[Stored items]
══════════════════════════════

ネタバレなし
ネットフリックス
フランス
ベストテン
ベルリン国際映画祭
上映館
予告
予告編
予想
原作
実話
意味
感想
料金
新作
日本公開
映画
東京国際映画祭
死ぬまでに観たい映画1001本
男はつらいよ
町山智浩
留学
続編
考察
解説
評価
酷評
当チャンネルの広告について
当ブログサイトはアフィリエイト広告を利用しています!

══════════════════════════════

- **WHAT NEEDS TO BE DONE**:
What is needed is an exact transcription of every entry above.

- **RESULT FOR THIS TASK**:
ネタバレなし
ネットフリックス
フランス
ベストテン
ベルリン国際映画祭
上映館
予告
予告編
予想
原作
実話
意味
感想
料金
新作
日本公開
映画
東京国際映画祭
死ぬまでに観たい映画1001本
男はつらいよ
町山智浩
留学
続編
考察
解説
評価
酷評
当チャンネルの広告について
当ブログサイトはアフィリエイト広告を利用しています!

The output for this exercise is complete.